-------- EXTRACTED MATERIAL --------

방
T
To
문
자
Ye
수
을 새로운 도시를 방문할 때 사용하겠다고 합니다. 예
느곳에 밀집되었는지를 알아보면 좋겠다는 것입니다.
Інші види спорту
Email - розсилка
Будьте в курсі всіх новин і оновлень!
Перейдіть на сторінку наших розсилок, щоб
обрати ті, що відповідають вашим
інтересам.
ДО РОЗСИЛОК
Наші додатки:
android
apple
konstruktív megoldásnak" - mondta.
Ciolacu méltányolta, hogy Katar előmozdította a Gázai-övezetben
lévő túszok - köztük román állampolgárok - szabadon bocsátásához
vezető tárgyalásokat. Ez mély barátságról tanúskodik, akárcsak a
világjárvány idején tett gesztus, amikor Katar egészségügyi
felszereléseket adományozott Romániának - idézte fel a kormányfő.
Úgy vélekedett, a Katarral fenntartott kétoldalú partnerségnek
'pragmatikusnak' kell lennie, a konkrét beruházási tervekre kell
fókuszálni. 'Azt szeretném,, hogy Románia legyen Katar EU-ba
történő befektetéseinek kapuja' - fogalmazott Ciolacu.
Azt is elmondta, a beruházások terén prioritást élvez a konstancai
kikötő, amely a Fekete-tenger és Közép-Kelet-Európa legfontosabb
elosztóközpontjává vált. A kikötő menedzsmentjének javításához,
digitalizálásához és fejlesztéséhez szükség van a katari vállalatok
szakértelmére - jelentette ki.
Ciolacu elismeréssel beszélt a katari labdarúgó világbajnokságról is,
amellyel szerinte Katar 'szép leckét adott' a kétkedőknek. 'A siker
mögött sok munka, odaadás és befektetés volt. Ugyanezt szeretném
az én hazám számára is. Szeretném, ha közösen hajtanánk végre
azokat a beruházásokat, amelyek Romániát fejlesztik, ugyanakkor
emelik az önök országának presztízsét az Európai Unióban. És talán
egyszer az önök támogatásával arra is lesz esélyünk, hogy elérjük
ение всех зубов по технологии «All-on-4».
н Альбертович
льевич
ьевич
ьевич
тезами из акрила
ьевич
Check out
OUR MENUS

--------

**ASSIGNED TASK**
Each record needs to be copied out again, letter for letter.

**EXERCISE RESULT**
방
T
To
문
자
Ye
수
을 새로운 도시를 방문할 때 사용하겠다고 합니다. 예
느곳에 밀집되었는지를 알아보면 좋겠다는 것입니다.
Інші види спорту
Email - розсилка
Будьте в курсі всіх новин і оновлень!
Перейдіть на сторінку наших розсилок, щоб
обрати ті, що відповідають вашим
інтересам.
ДО РОЗСИЛОК
Наші додатки:
android
apple
konstruktív megoldásnak" - mondta.
Ciolacu méltányolta, hogy Katar előmozdította a Gázai-övezetben
lévő túszok - köztük román állampolgárok - szabadon bocsátásához
vezető tárgyalásokat. Ez mély barátságról tanúskodik, akárcsak a
világjárvány idején tett gesztus, amikor Katar egészségügyi
felszereléseket adományozott Romániának - idézte fel a kormányfő.
Úgy vélekedett, a Katarral fenntartott kétoldalú partnerségnek
'pragmatikusnak' kell lennie, a konkrét beruházási tervekre kell
fókuszálni. 'Azt szeretném,, hogy Románia legyen Katar EU-ba
történő befektetéseinek kapuja' - fogalmazott Ciolacu.
Azt is elmondta, a beruházások terén prioritást élvez a konstancai
kikötő, amely a Fekete-tenger és Közép-Kelet-Európa legfontosabb
elosztóközpontjává vált. A kikötő menedzsmentjének javításához,
digitalizálásához és fejlesztéséhez szükség van a katari vállalatok
szakértelmére - jelentette ki.
Ciolacu elismeréssel beszélt a katari labdarúgó világbajnokságról is,
amellyel szerinte Katar 'szép leckét adott' a kétkedőknek. 'A siker
mögött sok munka, odaadás és befektetés volt. Ugyanezt szeretném
az én hazám számára is. Szeretném, ha közösen hajtanánk végre
azokat a beruházásokat, amelyek Romániát fejlesztik, ugyanakkor
emelik az önök országának presztízsét az Európai Unióban. És talán
egyszer az önök támogatásával arra is lesz esélyünk, hogy elérjük
ение всех зубов по технологии «All-on-4».
н Альбертович
льевич
ьевич
ьевич
тезами из акрила
ьевич
Check out
OUR MENUS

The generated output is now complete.